Exercise goal:
All lines in the material below that hold "listed" should be found and copied.

Dataset:
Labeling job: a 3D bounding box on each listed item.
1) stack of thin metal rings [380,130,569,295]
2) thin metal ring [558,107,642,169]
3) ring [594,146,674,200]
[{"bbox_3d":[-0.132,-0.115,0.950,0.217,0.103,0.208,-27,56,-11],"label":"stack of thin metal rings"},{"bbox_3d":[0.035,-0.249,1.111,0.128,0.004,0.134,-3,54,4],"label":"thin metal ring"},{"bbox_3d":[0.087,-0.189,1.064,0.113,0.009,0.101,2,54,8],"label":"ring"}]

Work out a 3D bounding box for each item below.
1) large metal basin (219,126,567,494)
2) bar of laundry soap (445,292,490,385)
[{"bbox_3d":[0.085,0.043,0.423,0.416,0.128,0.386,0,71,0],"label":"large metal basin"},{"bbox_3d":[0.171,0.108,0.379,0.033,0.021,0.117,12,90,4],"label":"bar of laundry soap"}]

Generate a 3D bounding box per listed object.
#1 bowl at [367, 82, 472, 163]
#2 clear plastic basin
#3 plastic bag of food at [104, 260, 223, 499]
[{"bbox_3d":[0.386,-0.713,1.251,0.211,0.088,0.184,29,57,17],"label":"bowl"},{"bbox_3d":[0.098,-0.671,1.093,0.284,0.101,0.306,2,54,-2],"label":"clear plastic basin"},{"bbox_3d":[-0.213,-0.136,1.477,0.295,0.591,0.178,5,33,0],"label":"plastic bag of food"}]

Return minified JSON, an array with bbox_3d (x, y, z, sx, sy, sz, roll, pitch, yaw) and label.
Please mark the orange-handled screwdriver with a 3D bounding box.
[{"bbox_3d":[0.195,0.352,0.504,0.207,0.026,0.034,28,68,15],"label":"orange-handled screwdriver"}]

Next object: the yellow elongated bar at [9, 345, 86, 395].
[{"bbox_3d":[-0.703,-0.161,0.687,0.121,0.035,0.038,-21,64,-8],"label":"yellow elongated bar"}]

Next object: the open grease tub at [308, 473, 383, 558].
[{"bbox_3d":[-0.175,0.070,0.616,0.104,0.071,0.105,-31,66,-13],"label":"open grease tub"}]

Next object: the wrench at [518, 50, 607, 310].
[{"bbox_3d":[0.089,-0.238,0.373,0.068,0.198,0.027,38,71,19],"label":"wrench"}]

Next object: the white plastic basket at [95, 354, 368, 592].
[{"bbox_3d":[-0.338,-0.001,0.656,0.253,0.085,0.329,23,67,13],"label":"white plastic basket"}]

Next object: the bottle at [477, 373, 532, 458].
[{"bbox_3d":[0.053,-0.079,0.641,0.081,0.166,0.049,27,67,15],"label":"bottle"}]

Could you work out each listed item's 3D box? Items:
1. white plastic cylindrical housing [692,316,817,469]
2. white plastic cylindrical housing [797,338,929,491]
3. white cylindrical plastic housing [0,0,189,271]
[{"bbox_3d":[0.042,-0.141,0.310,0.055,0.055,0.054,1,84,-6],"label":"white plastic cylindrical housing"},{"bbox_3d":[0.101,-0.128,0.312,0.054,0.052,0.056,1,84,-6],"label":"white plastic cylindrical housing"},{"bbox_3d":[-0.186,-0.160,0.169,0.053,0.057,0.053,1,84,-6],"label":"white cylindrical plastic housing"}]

Your response:
Labeling job: a 3D bounding box on each listed item.
Generate a 3D bounding box per listed object.
Could you work out each listed item's 3D box? Items:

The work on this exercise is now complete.